This is a very interesting question indeed.

We may first record some useful facts:

* As neither a or b is 1/2, if, for example, a < b, we have:
1 < a < 2
2 < b

* As neither a or b is rational, no number of the form ka, kb, k/a,
k/b, (for integer k), is an integer.

We show first that every integer N >= 1 can be expressed at least in
one way as floor(ka) or floor(mb).

Assume that this is not the case. This means that there are integers
k, m, and N such that

1)  ka < N
2)  N+1 < (k+1)a
3)  mb < N
4)  N+1 < (m+1)b

where all the inequalities are strict because a and b are irrational,
as noted above.

With a little algebra, we can deduce from this:

1)  (k/N) < (1/a) < (k+1)/(N+1)

2)  (m/N) < (1/b) < (m+1)/(N+1)

(k+m)/N < (1/a) + (1/b) = 1

1 = (1/a) + (1/b) < (k+m+2)/(N+1)

k+m < N < k + m + 1

This says that there is an integer N strictly between consecutive
integers (k+m) and (k+m+1), an obvious contradiction.

• • • • •

Objective 1 ->
Please quote the score transcription data rows, from the first row through the line containing "(5.4 3.5).16 |", leaving out the pictures.

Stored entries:

• • • • •

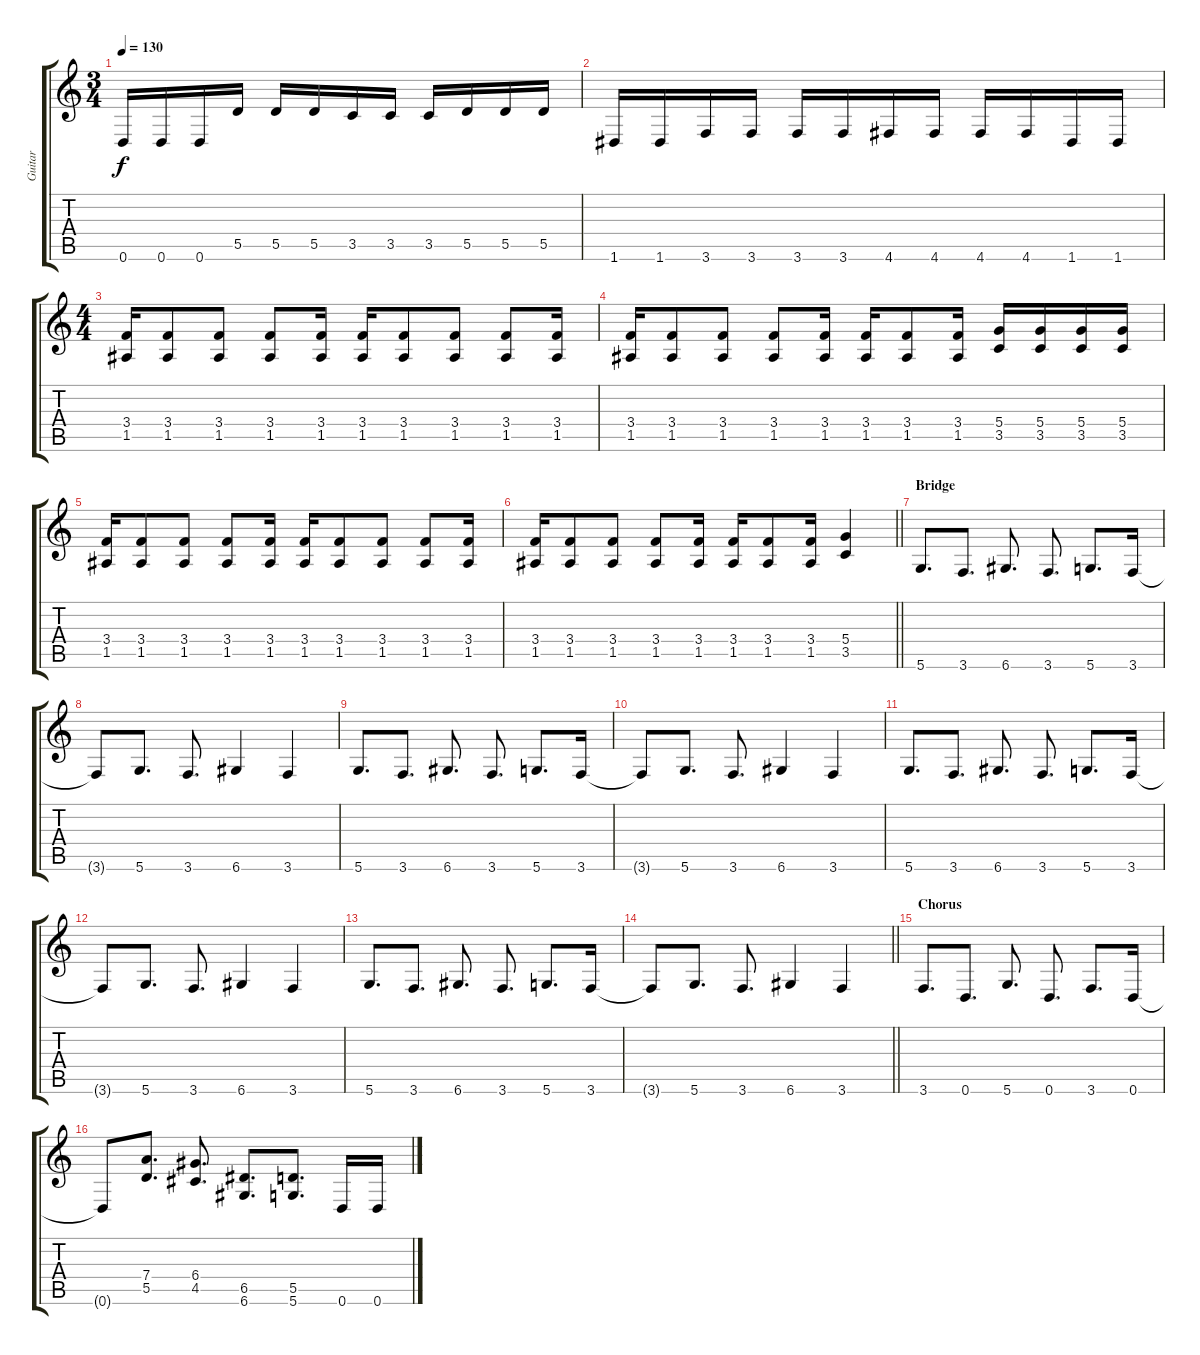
\track ("Guitar" "Guitar") {instrument distortionguitar}
\staff {score tabs}
\tuning (E4 B3 G3 D3 A2 D2) {hide}
\ts (3 4)
\tempo 130
\clef g2
\ks c
0.6.16{dy f} 0.6.16 0.6.16 5.5.16 5.5.16 5.5.16 3.5.16 3.5.16 3.5.16 5.5.16 5.5.16 5.5.16 |
1.6.16 1.6.16 3.6.16 3.6.16 3.6.16 3.6.16 4.6.16 4.6.16 4.6.16 4.6.16 1.6.16 1.6.16 |
\ts (4 4)
(3.4 1.5).16 (3.4 1.5).8 (3.4 1.5).8 (3.4 1.5).8 (3.4 1.5).16 (3.4 1.5).16 (3.4 1.5).8 (3.4 1.5).8 (3.4 1.5).8 (3.4 1.5).16 |
(3.4 1.5).16 (3.4 1.5).8 (3.4 1.5).8 (3.4 1.5).8 (3.4 1.5).16 (3.4 1.5).16 (3.4 1.5).8 (3.4 1.5).16 (5.4 3.5).16 (5.4 3.5).16 (5.4 3.5).16 (5.4 3.5).16 |
(3.4 1.5).16 (3.4 1.5).8 (3.4 1.5).8 (3.4 1.5).8 (3.4 1.5).16 (3.4 1.5).16 (3.4 1.5).8 (3.4 1.5).8 (3.4 1.5).8 (3.4 1.5).16 |
\barLineRight lightlight
(3.4 1.5).16 (3.4 1.5).8 (3.4 1.5).8 (3.4 1.5).8 (3.4 1.5).16 (3.4 1.5).16 (3.4 1.5).8 (3.4 1.5).16 (5.4 3.5).4 |
\section ("" "Bridge")
5.6.8{d} 3.6.8{d} 6.6.8{d} 3.6.8{d} 5.6.8{d} 3.6.16 |
3.6{t}.8 5.6.8{d} 3.6.8{d} 6.6.4 3.6.4 |
5.6.8{d} 3.6.8{d} 6.6.8{d} 3.6.8{d} 5.6.8{d} 3.6.16 |
3.6{t}.8 5.6.8{d} 3.6.8{d} 6.6.4 3.6.4 |
5.6.8{d} 3.6.8{d} 6.6.8{d} 3.6.8{d} 5.6.8{d} 3.6.16 |
3.6{t}.8 5.6.8{d} 3.6.8{d} 6.6.4 3.6.4 |
5.6.8{d} 3.6.8{d} 6.6.8{d} 3.6.8{d} 5.6.8{d} 3.6.16 |
\barLineRight lightlight
3.6{t}.8 5.6.8{d} 3.6.8{d} 6.6.4 3.6.4 |
\section ("" "Chorus")
3.6.8{d} 0.6.8{d} 5.6.8{d} 0.6.8{d} 3.6.8{d} 0.6.16 |
0.6{t}.8 (7.4 5.5).8{d} (6.4 4.5).8{d} (6.5 6.6).8{d} (5.5 5.6).8{d} 0.6.16 0.6.16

• • • • •

Objective 2 ->
Print the part of the proof that opens with the words "where all the" and closes with "(1/a) < (k+1)/(N+1)".

Complete response 1 ->
\track ("Guitar" "Guitar") {instrument distortionguitar}
\staff {score tabs}
\tuning (E4 B3 G3 D3 A2 D2) {hide}
\ts (3 4)
\tempo 130
\clef g2
\ks c
0.6.16{dy f} 0.6.16 0.6.16 5.5.16 5.5.16 5.5.16 3.5.16 3.5.16 3.5.16 5.5.16 5.5.16 5.5.16 |
1.6.16 1.6.16 3.6.16 3.6.16 3.6.16 3.6.16 4.6.16 4.6.16 4.6.16 4.6.16 1.6.16 1.6.16 |
\ts (4 4)
(3.4 1.5).16 (3.4 1.5).8 (3.4 1.5).8 (3.4 1.5).8 (3.4 1.5).16 (3.4 1.5).16 (3.4 1.5).8 (3.4 1.5).8 (3.4 1.5).8 (3.4 1.5).16 |
(3.4 1.5).16 (3.4 1.5).8 (3.4 1.5).8 (3.4 1.5).8 (3.4 1.5).16 (3.4 1.5).16 (3.4 1.5).8 (3.4 1.5).16 (5.4 3.5).16 (5.4 3.5).16 (5.4 3.5).16 (5.4 3.5).16 |

Complete response 2 ->
where all the inequalities are strict because a and b are irrational,
as noted above.

With a little algebra, we can deduce from this:

1)  (k/N) < (1/a) < (k+1)/(N+1)